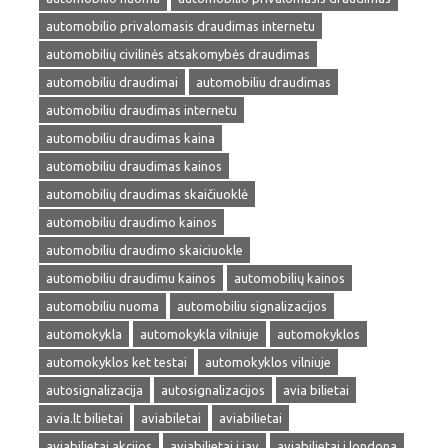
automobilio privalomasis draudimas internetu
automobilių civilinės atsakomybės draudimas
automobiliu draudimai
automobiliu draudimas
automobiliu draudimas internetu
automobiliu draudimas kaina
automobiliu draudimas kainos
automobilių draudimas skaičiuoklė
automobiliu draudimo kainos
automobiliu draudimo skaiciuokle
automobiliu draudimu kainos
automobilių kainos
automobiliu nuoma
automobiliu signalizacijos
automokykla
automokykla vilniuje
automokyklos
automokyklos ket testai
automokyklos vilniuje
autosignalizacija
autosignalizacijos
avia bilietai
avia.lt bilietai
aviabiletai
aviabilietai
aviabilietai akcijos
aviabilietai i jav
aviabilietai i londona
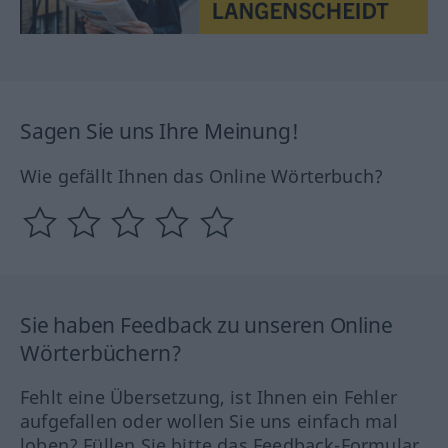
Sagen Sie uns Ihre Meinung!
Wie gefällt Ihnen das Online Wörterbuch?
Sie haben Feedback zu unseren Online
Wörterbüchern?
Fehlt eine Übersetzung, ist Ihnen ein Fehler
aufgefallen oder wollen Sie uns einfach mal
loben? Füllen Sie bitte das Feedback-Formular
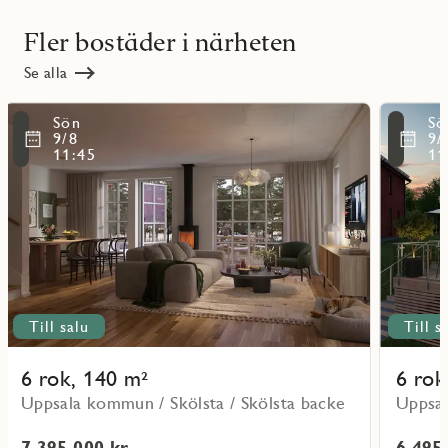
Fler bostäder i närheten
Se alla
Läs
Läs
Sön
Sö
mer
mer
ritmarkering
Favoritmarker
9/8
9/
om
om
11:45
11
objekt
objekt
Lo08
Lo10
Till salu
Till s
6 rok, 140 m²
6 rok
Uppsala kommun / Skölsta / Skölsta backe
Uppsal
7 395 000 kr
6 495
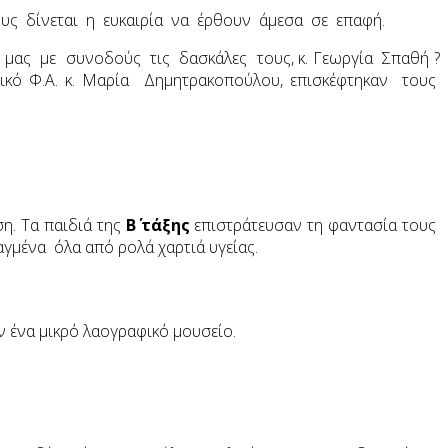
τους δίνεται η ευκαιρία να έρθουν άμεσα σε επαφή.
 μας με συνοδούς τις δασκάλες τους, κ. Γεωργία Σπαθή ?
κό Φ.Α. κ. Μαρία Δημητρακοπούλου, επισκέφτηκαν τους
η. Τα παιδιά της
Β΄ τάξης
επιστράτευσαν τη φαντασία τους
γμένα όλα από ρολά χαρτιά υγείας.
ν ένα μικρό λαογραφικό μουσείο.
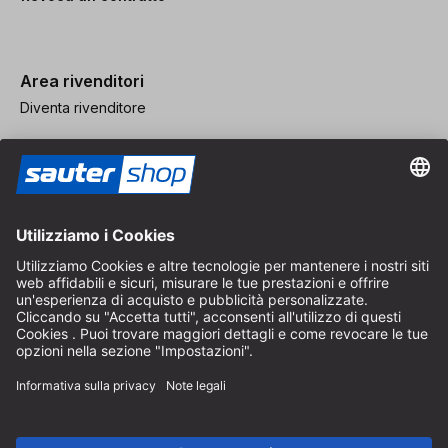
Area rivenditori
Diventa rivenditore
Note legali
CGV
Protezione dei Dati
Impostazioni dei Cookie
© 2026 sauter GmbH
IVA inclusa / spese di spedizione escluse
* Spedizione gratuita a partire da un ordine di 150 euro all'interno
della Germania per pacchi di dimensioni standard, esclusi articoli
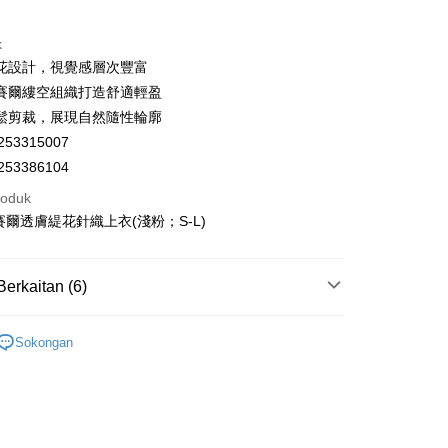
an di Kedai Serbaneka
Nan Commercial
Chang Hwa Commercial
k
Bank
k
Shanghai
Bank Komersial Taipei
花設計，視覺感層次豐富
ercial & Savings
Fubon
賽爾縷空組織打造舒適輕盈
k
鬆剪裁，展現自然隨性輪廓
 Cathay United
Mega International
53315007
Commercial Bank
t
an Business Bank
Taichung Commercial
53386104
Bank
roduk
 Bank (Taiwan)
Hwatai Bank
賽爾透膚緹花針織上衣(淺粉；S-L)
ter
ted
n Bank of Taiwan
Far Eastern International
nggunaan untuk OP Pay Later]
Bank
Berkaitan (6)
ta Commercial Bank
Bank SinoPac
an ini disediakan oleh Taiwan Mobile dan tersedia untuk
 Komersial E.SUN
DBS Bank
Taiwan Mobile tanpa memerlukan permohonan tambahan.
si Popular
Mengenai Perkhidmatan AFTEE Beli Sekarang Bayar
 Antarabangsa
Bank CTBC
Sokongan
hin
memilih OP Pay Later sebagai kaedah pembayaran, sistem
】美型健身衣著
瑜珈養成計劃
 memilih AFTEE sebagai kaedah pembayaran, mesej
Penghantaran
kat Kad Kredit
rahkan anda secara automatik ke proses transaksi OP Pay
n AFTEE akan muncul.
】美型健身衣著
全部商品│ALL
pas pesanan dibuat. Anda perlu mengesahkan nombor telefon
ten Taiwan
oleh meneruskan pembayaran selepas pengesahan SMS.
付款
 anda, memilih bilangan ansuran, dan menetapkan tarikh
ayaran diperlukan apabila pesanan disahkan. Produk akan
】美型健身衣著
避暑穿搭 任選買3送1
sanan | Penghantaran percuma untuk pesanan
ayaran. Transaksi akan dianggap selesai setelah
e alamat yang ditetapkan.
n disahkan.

→ WORK TO COMPLETE: All lines above containing the string "pesanan" are to be collected.

→ WORKED SOLUTION:
pas pesanan dibuat. Anda perlu mengesahkan nombor telefon
ayaran diperlukan apabila pesanan disahkan. Produk akan
sanan | Penghantaran percuma untuk pesanan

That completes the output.